Regardless, I think that dedication and hard work still count for a great amount in science these days. At least, that’s what I tell myself. I am not the hardest worker in my lab, by any means. I do often work long hours, though, and I try not to complain when the tasks are repetitive or frustrating.
For the last three days straight, I have been picking plagioclase crystals under a microscope. By picking I mean selecting crystals that are not altered significantly so that they are good “bottles” for the radioactive isotopes I am using to date the basalts from which these crystals came. These crystals are very small– they’re about 250 microns wide, on average. I use a very small pair of tweezers and pick in a dish filled with ethanol so that the crystals don’t stick to my tweezers as I’m picking them. I have been picking between eight and twelve hours a day with limited breaks. I go to the microscope, pick for a couple of hours, have a cup of tea, pick for another hour, eat lunch, pick for a few more hours, check email, pick for an hour, go to the gym, pick for two or three more hours, and then go home. By the end of the day, my right hand muscles ache and my eyes are sore. I walk home seeing tiny white plagioclase crystals dancing in front of me. While picking, I have listened to just about all the music I own and have started begging my friends for new mixes.
I’m exhausted, but I don’t mind my crystal picking too much. The task is monotonous, but it’s also very important. Picking crystals by hand is the best way to ensure that the dates I end up obtaining for the basalt rocks are the best dates possible. If I know the the crystals are good (unaltered, pure, clean plagioclase) then I can have confidence in my ages once I determine them three or four months from now. For a couple of unpleasant weeks of picking now, I’ll have a great scientific return in the future… hopefully, anyway. Nothing is guaranteed in science research, after all, but my chances for good data are high.

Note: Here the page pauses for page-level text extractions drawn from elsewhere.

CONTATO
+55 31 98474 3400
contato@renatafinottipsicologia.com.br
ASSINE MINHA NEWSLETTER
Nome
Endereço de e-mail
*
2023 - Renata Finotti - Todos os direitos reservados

The work I’m doing now may not be as significant as, say, thirty years of Milankovic calculations. Regardless, as I sit here in my lab, at the microscope, picking away for hours on end, I feel somewhat romantic. Hey, I may not be the smartest scientist around. Here I am at MIT, though, and dammit I’m going to work hard.
So, that’s my message for today: a little enthusiasm and dedication can go a long way in science. Not the brightest but still want to be scientist? That’s okay. Work hard, and you can succeed in science. At least, I hope so. We certainly need more scientists in the world, so it shouldn’t be just the very top cream of the crop who pursue degrees and careers in science. We need some average, hard-working people to become scientists, too. And after all, even scientific geniuses have to work hard to provide concrete support for their far-fetched theories.